馬庫斯起身準備離開醫務處,走到門口腦中突然閃過一個念頭,回頭對牧師小聲說:
「洛丹倫現在已經向卡茲莫丹募兵了?」
老牧師搖了搖頭,隨手把坎貝爾的心肝兒扔進了垃圾桶,指著床上的大半個矮人:「你說他?」
馬庫斯心頭有些不落忍,但還是點了點頭。
唉,這麼英勇的傷員,連口酒都不給喝,洛丹倫的軍醫太沒有人道主義情懷了。
「這是坎貝爾·暗砧,隨軍的鐵匠。」
老牧師撇了撇嘴,「昨兒下午喝多了,半個身子靠在爐子上,睡得像條死狗,廢了好大勁才揭下來。」
牧師砸了咂嘴:「你肯定沒見過,那場麵,可香了。」
「告辭!」
………………
馬庫斯在烏瑟爾的軍帳外碰到了從另一個方向趕來的阿爾薩斯,馬庫斯檢查身體的時候,王子去了趟輜重營,安置劫後餘生的提米母子。
「已經通知了大陸北部的所有集中營,他們會給收押中的獸人俘虜增添一副手銬。」
烏瑟爾雙手撐在帳中碩大的沙盤圖上,眉頭緊皺地接受著傳令官的匯報。
「還不夠,」烏瑟爾沒有半分視線落在傳令官身上,從沙盤邊緣拿起一麵小小的藍色旗幟,插在一個丘陵模樣的小土包上。

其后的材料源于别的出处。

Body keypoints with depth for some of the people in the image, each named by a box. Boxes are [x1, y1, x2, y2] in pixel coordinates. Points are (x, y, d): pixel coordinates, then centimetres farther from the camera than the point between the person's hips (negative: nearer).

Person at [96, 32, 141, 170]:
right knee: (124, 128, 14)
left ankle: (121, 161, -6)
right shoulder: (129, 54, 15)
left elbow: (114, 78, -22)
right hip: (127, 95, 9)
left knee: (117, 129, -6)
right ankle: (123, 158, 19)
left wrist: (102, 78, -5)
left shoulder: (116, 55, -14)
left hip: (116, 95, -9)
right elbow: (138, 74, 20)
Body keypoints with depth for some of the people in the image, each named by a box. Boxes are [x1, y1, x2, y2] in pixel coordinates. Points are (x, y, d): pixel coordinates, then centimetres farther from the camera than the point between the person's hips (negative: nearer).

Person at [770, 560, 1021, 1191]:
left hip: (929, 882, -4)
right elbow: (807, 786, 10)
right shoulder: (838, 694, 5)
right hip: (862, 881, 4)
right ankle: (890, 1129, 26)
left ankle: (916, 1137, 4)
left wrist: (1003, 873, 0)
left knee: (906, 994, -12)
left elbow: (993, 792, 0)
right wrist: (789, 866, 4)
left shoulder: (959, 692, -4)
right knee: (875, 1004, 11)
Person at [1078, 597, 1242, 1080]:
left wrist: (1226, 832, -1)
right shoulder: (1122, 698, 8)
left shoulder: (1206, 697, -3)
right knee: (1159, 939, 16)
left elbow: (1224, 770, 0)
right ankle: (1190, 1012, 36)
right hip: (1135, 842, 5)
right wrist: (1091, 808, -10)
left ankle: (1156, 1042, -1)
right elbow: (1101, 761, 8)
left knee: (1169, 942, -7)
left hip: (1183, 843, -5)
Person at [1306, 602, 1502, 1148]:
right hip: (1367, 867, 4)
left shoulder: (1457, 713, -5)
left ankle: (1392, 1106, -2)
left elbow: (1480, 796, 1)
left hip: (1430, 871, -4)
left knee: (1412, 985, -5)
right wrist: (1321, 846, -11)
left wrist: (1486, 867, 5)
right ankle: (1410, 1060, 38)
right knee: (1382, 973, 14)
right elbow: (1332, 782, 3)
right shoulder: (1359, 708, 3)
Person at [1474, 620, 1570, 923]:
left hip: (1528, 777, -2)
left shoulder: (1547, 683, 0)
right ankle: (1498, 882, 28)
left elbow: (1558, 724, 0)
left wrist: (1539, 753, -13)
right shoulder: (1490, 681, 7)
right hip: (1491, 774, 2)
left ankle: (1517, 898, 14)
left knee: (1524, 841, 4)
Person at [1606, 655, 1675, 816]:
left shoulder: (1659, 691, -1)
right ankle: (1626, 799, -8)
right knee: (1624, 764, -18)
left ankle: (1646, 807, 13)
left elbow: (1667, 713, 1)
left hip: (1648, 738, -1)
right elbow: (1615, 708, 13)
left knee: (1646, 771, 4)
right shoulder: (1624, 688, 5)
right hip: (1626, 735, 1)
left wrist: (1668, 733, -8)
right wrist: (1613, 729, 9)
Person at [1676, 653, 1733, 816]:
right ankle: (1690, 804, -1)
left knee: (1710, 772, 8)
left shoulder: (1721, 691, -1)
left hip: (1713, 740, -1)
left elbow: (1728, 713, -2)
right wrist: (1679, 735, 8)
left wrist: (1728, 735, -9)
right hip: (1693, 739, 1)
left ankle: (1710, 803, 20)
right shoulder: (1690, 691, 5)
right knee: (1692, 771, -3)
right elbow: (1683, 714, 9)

「快馬傳檄,告訴這些領主們,我不管他們私底下養了多少綠皮兵,但如果我在接下來的戰場上,讓我見到任何一個打了他們莊園奴隸烙印的獸人,我返程的時候就親自帶兵拜訪他們的城堡。」
老騎士緩緩站直了身體,雙臂抱在月匈前:
「不必潤色,發我的原話。」
「跟達拉然交涉過了嗎?」烏瑟爾隨即問道。
「是的,」傳令官連忙抽出另一個卷軸:「肯瑞托六人表決的結果是,達拉然永遠保持中立,不會介入任何國家之間的領土之爭。」
盡管正在發生的戰事打著平定獸人叛亂的旗號,但在達拉然看來,這就是洛丹倫和奧特蘭克之間的領土糾紛,法師們的袖手旁觀是可以預見的。

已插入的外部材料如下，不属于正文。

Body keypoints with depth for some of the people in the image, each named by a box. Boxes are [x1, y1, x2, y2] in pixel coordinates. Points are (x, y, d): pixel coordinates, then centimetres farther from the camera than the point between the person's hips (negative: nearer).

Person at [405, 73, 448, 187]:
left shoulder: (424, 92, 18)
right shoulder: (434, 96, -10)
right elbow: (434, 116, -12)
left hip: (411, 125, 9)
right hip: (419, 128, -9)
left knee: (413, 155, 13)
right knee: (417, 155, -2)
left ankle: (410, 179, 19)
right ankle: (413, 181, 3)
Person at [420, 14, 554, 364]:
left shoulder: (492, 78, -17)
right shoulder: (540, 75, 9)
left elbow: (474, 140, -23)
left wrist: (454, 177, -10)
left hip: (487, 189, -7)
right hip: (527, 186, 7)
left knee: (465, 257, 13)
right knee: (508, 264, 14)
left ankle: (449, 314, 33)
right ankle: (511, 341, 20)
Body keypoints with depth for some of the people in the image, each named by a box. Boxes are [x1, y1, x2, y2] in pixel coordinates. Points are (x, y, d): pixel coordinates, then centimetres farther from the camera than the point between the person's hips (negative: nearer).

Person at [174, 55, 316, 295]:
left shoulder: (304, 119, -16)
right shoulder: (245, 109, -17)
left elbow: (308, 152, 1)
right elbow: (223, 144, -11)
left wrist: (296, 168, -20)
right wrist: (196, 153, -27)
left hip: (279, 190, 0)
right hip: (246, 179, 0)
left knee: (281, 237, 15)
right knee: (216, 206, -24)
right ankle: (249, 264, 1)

烏瑟爾對這個結果毫不意外,他之所以知會達拉然,隻是因為這個魔法王國距離奧特蘭克僅有一山之隔,在別人家門口大動乾戈,總要知會一聲主人。
「吉爾尼斯呢?」
傳令官欲言又止:「光明使者閣下……格雷邁恩家在吉爾尼斯半島和銀鬆森林之間築起了一道高牆……我們的人……此行見到的頭銜最大的行政官員是個集鎮鎮長。」
「吉恩那倒是不傻。」烏瑟爾點了點頭,抬頭瞥見了等候多時的兩個學生。
「你們路上的事騎士長和我匯報過了,」烏瑟爾拍了拍阿爾薩斯的肩膀,半年未見,小王子的個頭猛長,已然和烏瑟爾的眉梢齊平,無論身為臣屬或者師長,他都很樂於見到自己的王子和學生勇敢而充滿正義感。